-- Opening Marker --
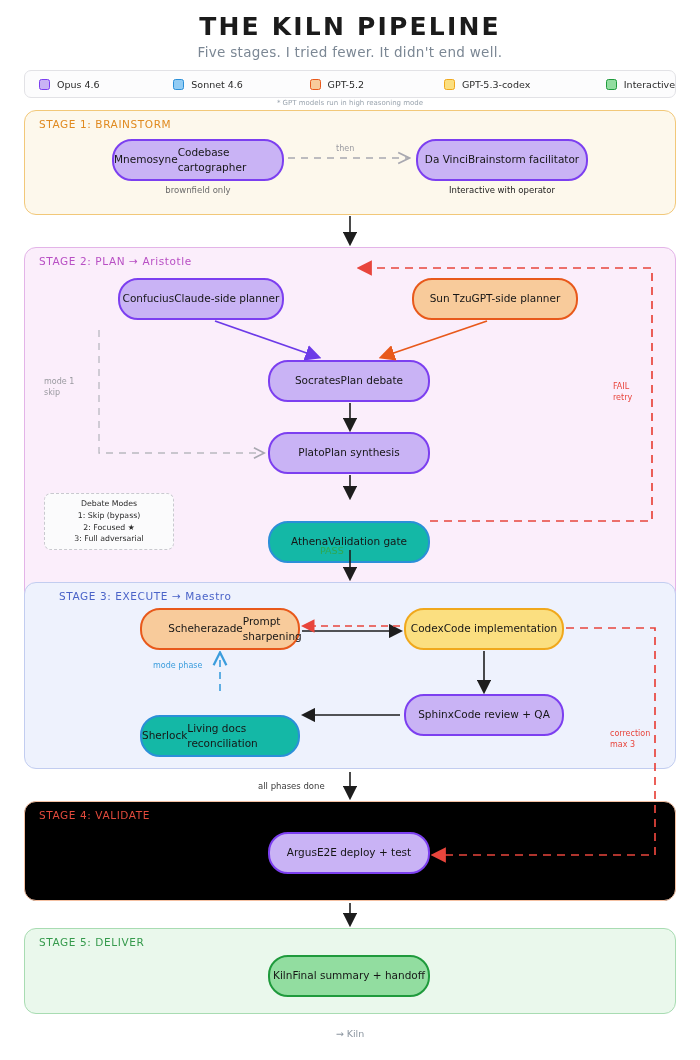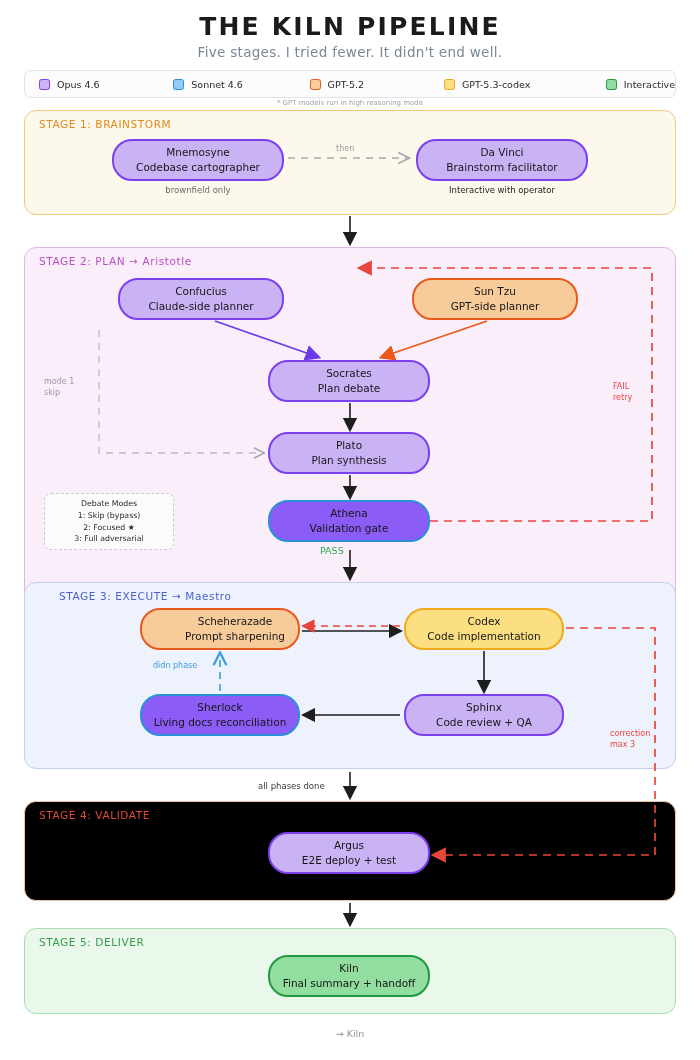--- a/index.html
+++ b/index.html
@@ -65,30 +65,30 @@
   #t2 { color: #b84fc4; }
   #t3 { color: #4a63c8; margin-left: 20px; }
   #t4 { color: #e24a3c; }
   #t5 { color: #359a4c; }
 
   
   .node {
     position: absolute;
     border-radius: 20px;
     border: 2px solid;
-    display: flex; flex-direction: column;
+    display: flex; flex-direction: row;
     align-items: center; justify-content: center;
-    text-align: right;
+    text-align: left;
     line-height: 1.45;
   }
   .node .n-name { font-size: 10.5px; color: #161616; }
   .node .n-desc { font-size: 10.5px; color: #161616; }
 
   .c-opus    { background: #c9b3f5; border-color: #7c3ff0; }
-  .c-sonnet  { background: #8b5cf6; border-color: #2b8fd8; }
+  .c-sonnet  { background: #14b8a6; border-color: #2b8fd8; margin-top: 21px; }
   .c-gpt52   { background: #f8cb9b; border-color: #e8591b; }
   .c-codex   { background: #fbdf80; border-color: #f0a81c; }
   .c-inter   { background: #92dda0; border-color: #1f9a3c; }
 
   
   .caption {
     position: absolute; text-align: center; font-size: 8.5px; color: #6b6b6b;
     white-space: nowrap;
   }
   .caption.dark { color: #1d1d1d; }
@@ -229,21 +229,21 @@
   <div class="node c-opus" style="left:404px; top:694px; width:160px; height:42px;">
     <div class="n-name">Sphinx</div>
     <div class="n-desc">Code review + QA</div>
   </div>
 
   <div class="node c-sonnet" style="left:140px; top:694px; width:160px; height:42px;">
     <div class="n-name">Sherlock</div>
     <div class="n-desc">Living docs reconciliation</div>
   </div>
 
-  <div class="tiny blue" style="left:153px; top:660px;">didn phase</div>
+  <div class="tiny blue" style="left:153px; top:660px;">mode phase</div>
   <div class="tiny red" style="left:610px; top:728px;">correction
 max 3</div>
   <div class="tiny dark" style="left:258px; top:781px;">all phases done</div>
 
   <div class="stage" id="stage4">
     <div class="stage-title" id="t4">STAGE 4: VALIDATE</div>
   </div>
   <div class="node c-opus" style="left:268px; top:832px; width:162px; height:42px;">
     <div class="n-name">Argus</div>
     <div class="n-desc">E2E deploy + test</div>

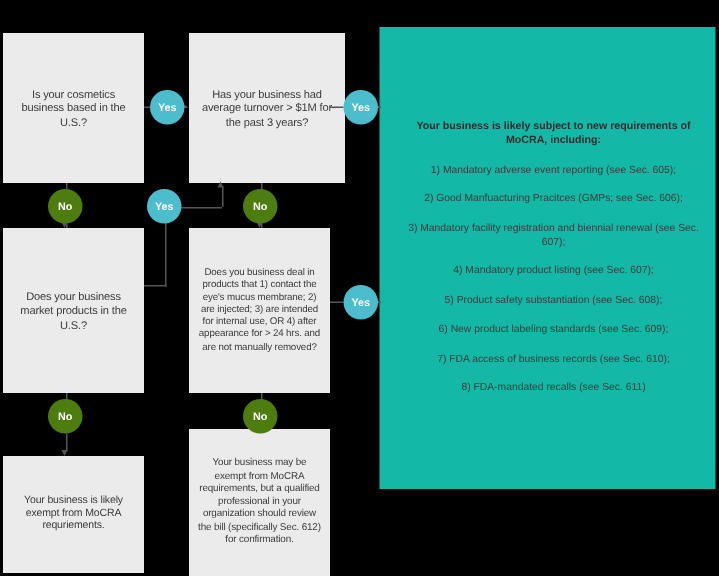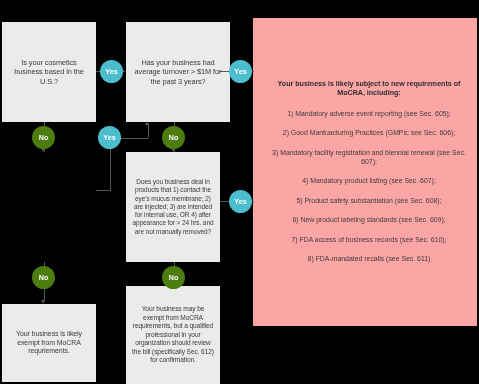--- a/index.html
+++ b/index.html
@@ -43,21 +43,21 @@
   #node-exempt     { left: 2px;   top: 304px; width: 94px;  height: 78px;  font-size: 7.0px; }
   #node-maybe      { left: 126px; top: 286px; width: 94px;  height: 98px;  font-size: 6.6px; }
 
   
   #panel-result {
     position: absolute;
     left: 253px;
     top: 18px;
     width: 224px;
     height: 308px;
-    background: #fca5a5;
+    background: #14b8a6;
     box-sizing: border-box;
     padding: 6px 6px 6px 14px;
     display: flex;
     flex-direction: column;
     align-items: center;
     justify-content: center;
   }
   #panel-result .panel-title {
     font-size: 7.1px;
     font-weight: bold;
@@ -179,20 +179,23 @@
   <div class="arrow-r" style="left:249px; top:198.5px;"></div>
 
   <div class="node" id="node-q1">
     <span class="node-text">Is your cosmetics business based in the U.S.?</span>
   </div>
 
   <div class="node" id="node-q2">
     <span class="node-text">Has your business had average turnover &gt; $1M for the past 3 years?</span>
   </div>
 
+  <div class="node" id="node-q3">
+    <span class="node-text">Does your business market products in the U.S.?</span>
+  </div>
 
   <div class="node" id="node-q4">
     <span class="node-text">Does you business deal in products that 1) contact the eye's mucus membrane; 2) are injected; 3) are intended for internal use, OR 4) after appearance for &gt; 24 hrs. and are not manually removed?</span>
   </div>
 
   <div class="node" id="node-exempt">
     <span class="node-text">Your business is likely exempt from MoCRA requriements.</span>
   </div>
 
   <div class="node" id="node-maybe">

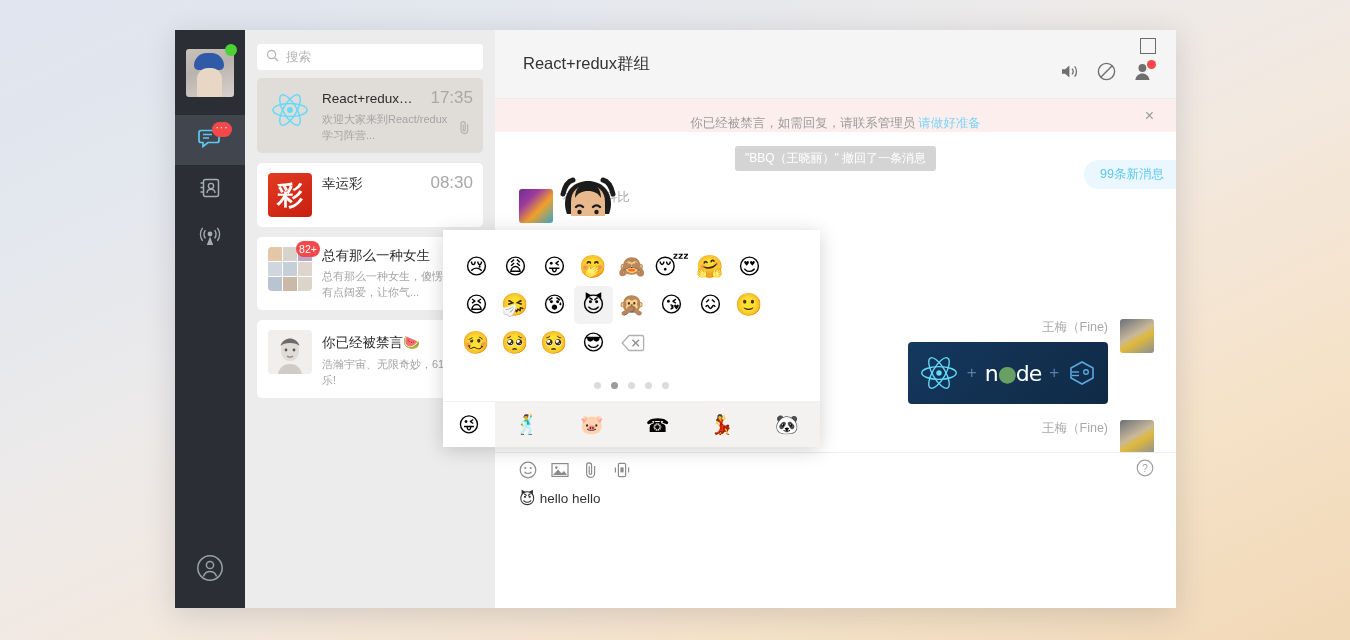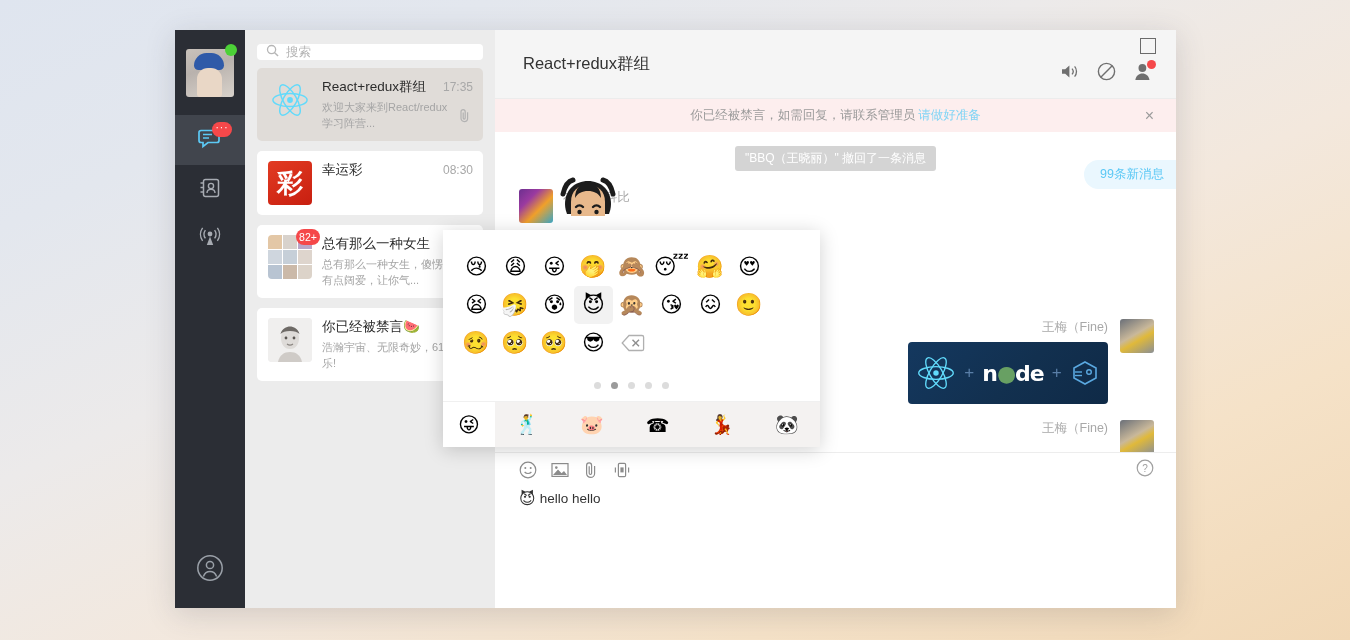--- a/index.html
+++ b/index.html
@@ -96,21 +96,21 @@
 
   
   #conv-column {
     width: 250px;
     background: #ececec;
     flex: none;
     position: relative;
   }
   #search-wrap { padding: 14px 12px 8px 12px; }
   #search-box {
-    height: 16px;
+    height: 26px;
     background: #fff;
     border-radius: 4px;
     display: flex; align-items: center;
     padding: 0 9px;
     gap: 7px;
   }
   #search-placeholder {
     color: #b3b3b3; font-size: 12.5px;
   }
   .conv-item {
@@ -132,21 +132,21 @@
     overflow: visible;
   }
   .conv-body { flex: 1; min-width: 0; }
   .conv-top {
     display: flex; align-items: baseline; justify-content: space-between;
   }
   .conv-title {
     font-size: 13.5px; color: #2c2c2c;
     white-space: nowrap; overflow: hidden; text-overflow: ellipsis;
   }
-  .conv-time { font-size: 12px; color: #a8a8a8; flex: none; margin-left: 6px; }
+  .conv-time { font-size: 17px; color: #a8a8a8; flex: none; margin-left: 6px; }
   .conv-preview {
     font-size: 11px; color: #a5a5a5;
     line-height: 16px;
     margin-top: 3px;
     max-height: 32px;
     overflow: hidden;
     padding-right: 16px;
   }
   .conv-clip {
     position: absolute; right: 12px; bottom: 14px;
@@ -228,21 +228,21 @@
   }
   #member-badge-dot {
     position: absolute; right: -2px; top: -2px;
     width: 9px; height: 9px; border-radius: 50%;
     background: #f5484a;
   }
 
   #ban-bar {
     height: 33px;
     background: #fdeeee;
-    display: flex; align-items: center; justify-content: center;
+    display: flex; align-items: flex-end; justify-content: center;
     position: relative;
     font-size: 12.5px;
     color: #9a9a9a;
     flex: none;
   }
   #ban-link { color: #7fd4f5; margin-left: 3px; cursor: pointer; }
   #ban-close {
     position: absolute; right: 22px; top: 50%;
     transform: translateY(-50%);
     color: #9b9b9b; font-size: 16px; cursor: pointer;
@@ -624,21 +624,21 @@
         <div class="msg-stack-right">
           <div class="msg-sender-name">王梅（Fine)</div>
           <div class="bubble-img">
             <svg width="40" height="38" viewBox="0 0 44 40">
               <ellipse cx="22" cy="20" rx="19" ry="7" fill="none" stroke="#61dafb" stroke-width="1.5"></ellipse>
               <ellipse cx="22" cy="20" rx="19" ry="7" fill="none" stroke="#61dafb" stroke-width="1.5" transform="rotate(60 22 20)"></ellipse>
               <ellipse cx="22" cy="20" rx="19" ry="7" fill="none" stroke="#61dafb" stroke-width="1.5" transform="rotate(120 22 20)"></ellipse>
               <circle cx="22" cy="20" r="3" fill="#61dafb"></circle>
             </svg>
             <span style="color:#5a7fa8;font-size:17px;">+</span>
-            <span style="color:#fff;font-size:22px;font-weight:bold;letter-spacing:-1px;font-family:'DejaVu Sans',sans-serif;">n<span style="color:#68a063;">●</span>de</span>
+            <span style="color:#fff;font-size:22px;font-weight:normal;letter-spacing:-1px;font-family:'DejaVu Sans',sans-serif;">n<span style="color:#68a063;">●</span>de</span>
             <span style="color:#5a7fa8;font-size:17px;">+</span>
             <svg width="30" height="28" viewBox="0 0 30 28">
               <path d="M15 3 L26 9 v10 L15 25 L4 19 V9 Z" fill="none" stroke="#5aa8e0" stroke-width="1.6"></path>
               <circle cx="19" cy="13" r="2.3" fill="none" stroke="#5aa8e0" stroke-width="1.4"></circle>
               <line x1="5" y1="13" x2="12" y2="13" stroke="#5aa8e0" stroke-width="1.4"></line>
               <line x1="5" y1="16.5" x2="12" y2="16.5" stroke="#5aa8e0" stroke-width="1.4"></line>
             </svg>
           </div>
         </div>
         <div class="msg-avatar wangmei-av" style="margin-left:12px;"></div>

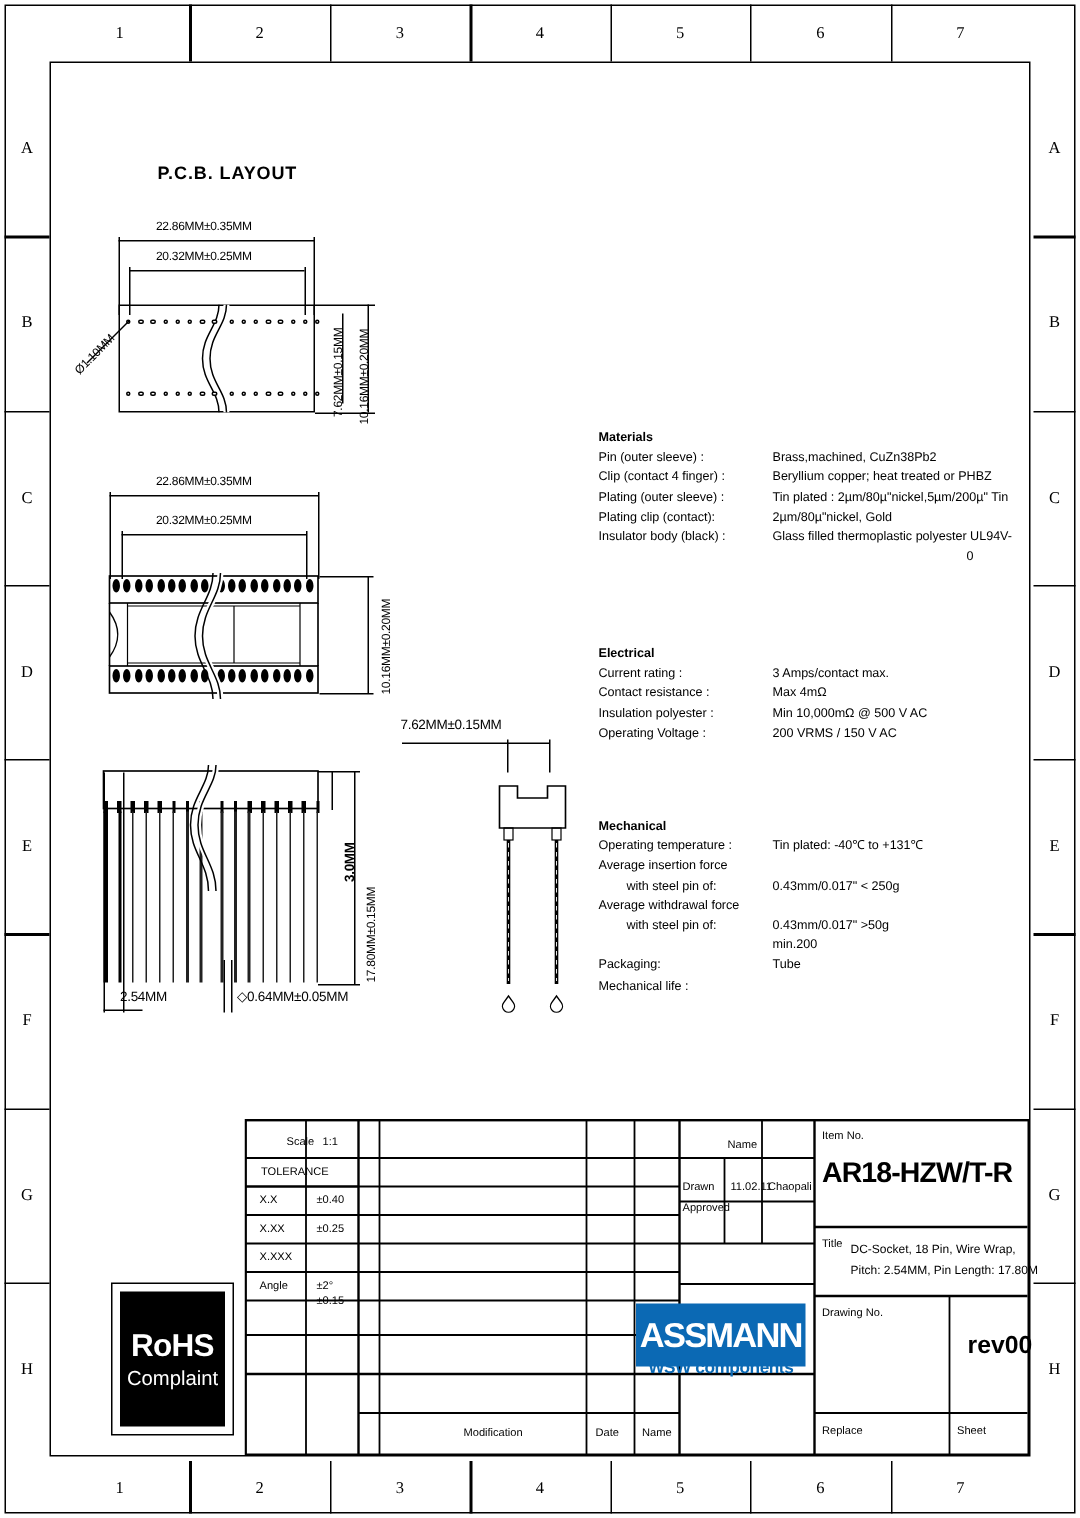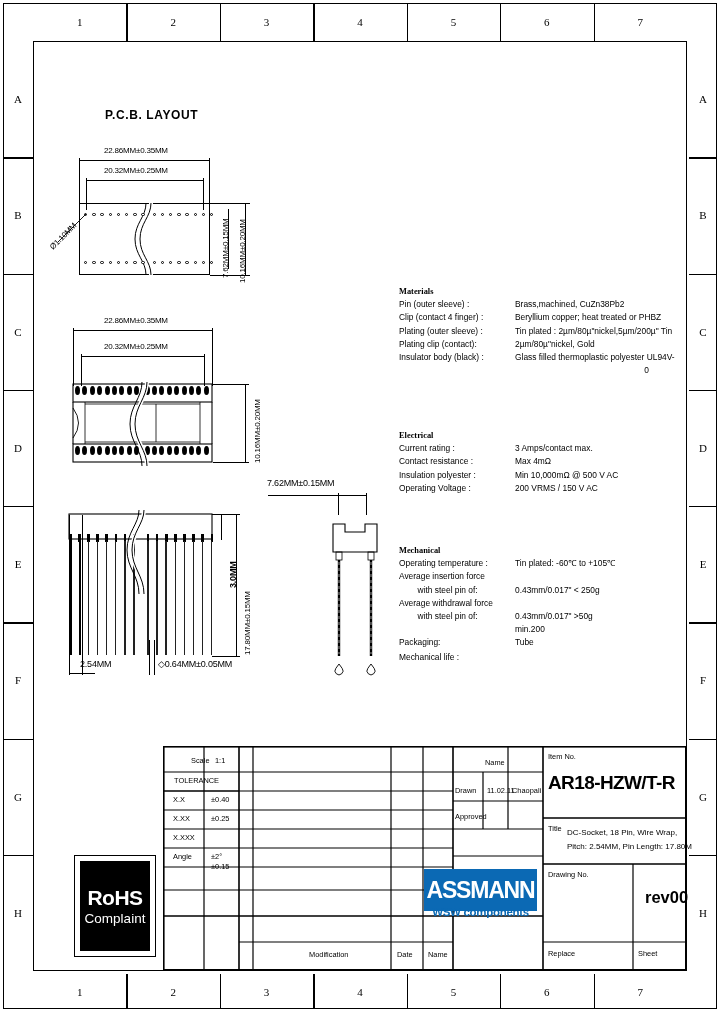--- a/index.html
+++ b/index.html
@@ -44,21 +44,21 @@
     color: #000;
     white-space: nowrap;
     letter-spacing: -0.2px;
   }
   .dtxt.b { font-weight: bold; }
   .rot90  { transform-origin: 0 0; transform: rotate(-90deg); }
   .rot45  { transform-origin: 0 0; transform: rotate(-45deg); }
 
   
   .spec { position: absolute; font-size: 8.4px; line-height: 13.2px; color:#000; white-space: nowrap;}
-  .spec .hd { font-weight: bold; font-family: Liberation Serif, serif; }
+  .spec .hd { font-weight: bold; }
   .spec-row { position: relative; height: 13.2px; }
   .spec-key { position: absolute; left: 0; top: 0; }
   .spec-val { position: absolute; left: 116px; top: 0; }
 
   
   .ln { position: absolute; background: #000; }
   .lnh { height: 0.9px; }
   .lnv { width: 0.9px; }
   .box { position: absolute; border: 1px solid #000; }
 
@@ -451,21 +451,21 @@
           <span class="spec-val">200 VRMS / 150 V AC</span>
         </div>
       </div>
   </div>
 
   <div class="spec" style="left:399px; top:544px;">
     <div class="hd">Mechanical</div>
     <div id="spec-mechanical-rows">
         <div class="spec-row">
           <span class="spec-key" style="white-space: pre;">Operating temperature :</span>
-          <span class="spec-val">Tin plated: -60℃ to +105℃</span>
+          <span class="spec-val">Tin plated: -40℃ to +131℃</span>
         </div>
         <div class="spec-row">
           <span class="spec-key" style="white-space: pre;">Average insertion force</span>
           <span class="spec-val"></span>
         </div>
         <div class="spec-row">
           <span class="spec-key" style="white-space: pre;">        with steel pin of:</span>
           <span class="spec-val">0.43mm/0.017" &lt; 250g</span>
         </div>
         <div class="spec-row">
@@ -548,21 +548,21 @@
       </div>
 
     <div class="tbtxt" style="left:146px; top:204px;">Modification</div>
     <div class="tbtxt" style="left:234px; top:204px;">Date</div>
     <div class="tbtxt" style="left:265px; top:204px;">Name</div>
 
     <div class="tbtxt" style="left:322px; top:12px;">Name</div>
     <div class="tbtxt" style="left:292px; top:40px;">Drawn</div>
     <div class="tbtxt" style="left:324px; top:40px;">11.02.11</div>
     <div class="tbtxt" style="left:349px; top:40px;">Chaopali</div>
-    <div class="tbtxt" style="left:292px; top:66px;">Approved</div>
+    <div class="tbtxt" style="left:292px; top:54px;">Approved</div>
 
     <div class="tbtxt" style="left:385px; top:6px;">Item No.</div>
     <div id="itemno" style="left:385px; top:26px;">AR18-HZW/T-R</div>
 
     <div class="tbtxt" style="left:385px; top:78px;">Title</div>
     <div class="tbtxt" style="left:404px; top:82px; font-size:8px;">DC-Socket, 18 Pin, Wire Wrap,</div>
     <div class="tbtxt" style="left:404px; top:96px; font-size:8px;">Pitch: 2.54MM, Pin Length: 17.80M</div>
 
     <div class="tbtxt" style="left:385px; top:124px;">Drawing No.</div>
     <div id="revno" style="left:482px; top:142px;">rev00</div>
-- Closing Marker --
Requirement —
What lines above contain the word "cursor"? Return each such line.

Result —
   #ban-link { color: #7fd4f5; margin-left: 3px; cursor: pointer; }
     color: #9b9b9b; font-size: 16px; cursor: pointer;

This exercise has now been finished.